─── INPUT MATERIAL
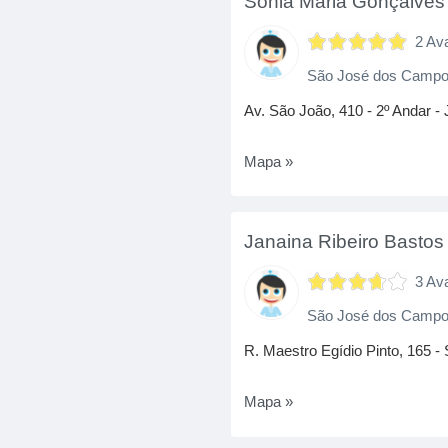
Sonia Maria Gonçalves
2 Av
São José dos Campo
Av. São João, 410 - 2º Andar -
Mapa »
Janaina Ribeiro Bastos
3 Av
São José dos Camp
R. Maestro Egídio Pinto, 165 -
Mapa »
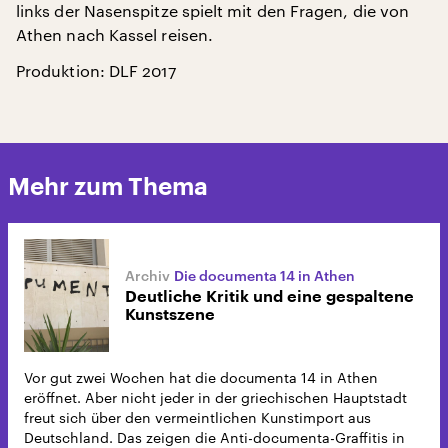
links der Nasenspitze spielt mit den Fragen, die von
Athen nach Kassel reisen.
Produktion: DLF 2017
Mehr zum Thema
Die documenta 14 in Athen
Deutliche Kritik und eine gespaltene
Kunstszene
Vor gut zwei Wochen hat die documenta 14 in Athen
eröffnet. Aber nicht jeder in der griechischen Hauptstadt
freut sich über den vermeintlichen Kunstimport aus
Deutschland. Das zeigen die Anti-documenta-Graffitis in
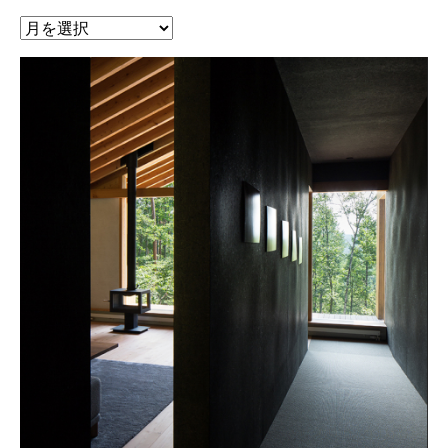
ア
ー
カ
イ
ブ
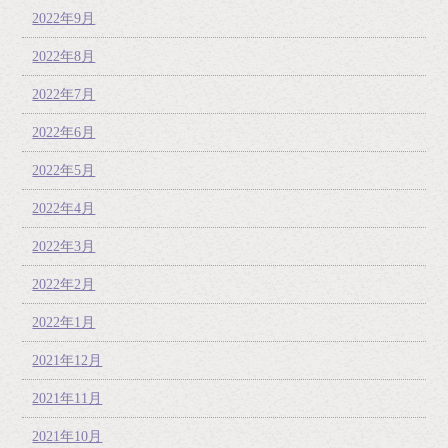
2022年9月
2022年8月
2022年7月
2022年6月
2022年5月
2022年4月
2022年3月
2022年2月
2022年1月
2021年12月
2021年11月
2021年10月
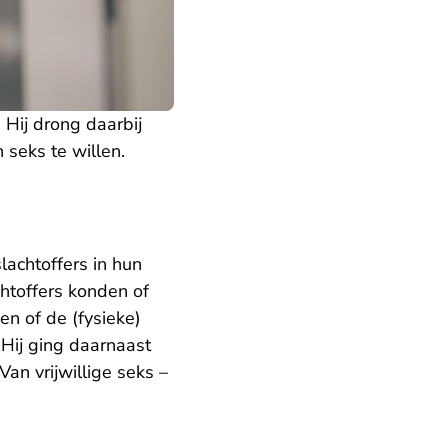
Hij drong daarbij
 seks te willen.
achtoffers in hun
htoffers konden of
en of de (fysieke)
 Hij ging daarnaast
an vrijwillige seks –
──────
*YOUR ASSIGNMENT*
Select every line of the items above that contains the string "documenta", and copy each of those lines in full.

*WRITTEN ANSWER*
Die documenta 14 in Athen
Vor gut zwei Wochen hat die documenta 14 in Athen
Deutschland. Das zeigen die Anti-documenta-Graffitis in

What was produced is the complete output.